In recent weeks - it might have been months, I've lost the ability to accurately track the passage of time - I seem to have forgotten how to "do" kidney failure. Is this possible? It is as though I have woken up to find I no longer remember how to brush my teeth or make a sandwich (which really would be disastrous, seeing how much I like sandwiches). Those elements of living that were once second nature, whilst not exactly enjoyable were at least manageable, and offset with friends and cocktails and good days at work, have now become fraught with fairly intense anxiety. I appear to be doing quite a lot of unprompted crying at the moment which is humiliating for both me and those around me - the waiting staff at Bread Street Kitchen were faintly appalled - and not a lot of eating. If only I could eat as many Kit-Kats as I could shed tears. I have the concentration span of a three month old child, and having just spent eight months watching a baby develop I am partially qualified to tell you this is meagre. My friends, my family, my book, my Masters, my eyebrows...all the things I used to enjoy spending time on have barely had a look in. I apologise to anyone reading this who is waiting for a reply to a text/email/Bar Mitzvah invite. If it is any consolation, you are not alone.

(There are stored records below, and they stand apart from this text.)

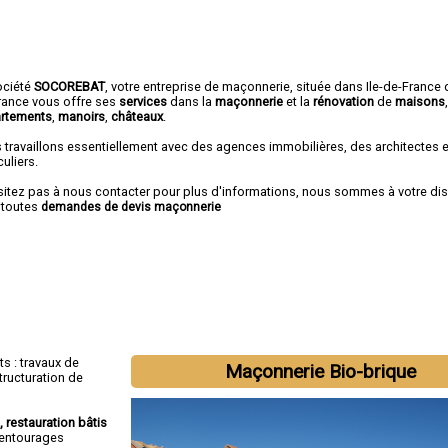
ociété
SOCOREBAT
,
votre entreprise de maçonnerie
, située dans Ile-de-France 
rance vous offre ses
services
dans la
maçonnerie
et la
rénovation
de
maisons
rtements
,
manoirs
,
châteaux
.
 travaillons essentiellement avec des agences immobilières, des architectes 
culiers.
sitez pas à nous contacter pour plus d'informations, nous sommes à votre di
 toutes
demandes de devis maçonnerie
s : travaux de
Maçonnerie Bio-brique
tructuration de
e, restauration bâtis
, entourages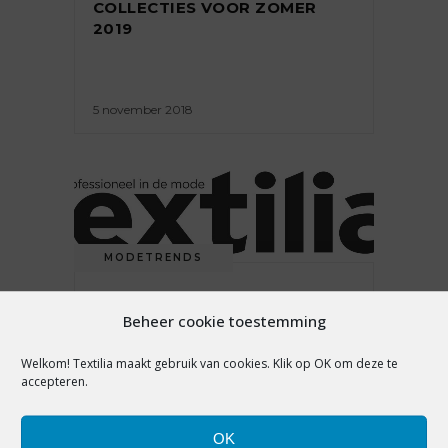
COLLECTIES VOOR ZOMER
2019
5 november 2018
MODETRENDS
MILAAN: DE MOOISTE
Beheer cookie toestemming
COLLECTIES VOOR ZOMER
2019
Welkom! Textilia maakt gebruik van cookies. Klik op OK om deze te
accepteren.
22 oktober 2018
OK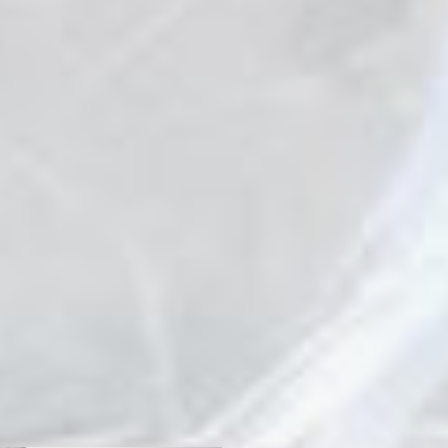
плане город не так явно
читается. Но зато, по-моему,
хорошо получилось пламя,
которое дракон извергает из
пасти, и оно застывает четкими
геометрическими языками.
На этот раз работа не вошла в
тройку победителей, но
принесла хабаровским
мастерам пятое место в
международном конкурсе и
приз 50 тысяч рублей. Кстати,
совсем недавно команда
Евгения Кузнецова и
Владимира Антонова вернулась
из Харбина, где получила
«бронзу» за участие в
аналогичном масштабном
конкурсе ледовых скульптур.
Чуть раньше, в конце декабря,
они в очередной раз стали
победителями городского
конкурса
«Амурский
хрусталь»
.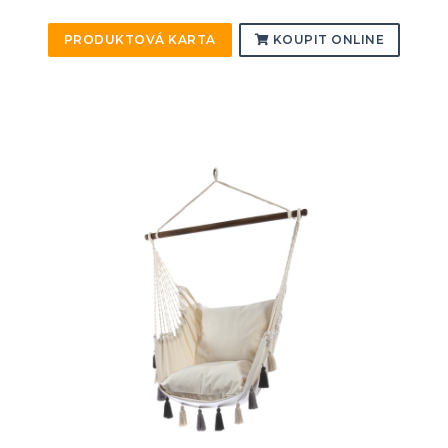
PRODUKTOVÁ KARTA
KOUPIT ONLINE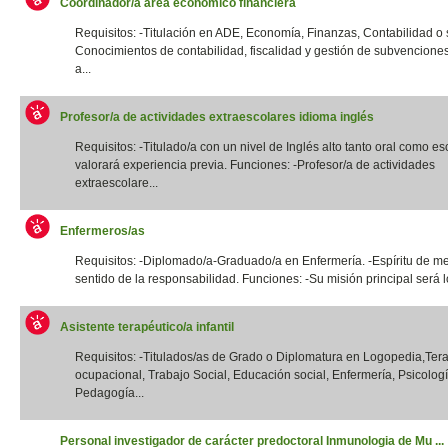
Coordinador/a área económico financiera
Requisitos: -Titulación en ADE, Economía, Finanzas, Contabilidad o si
Conocimientos de contabilidad, fiscalidad y gestión de subvencione
a...
Profesor/a de actividades extraescolares idioma inglés
Requisitos: -Titulado/a con un nivel de Inglés alto tanto oral como esc
valorará experiencia previa. Funciones: -Profesor/a de actividades
extraescolare...
Enfermeros/as
Requisitos: -Diplomado/a-Graduado/a en Enfermería. -Espíritu de me
sentido de la responsabilidad. Funciones: -Su misión principal será lo
Asistente terapéutico/a infantil
Requisitos: -Titulados/as de Grado o Diplomatura en Logopedia,Ter
ocupacional, Trabajo Social, Educación social, Enfermería, Psicologí
Pedagogía...
Personal investigador de carácter predoctoral Inmunologia de Mu ...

The problem is that I have nothing tangible to work towards. Dad's work-up is in limbo, with no guarantee it will result in a transplant; my progress towards home dialysis is riddled with similar torpor, and I cannot move forward on that front until Dad gets the imperious thumbs down. I can't pin-point precisely when things became so un-nerving, and whilst undoubtedly the situation will rally, sometime, somehow...for the time being I find myself living from moment to moment, too afraid to think much beyond the end of the day. All I want is an end to all this uncertainty. The days I spent waiting for a transplant (though I now know they were in folly) were hard, but at least they were...familiar. I could wait for a transplant, I had coping mechanisms to do that and though I may have rallied against them often, amidst all this current bewilderment they suddenly seem like halcyon days gone by.
This said...if I could go back, I wouldn't. Change comes to us all and you never know where it might lead you. I shall give the new unit a chance because the Devil I knew better has gone, and eventually it might even prove to be the last stop on my long journey home.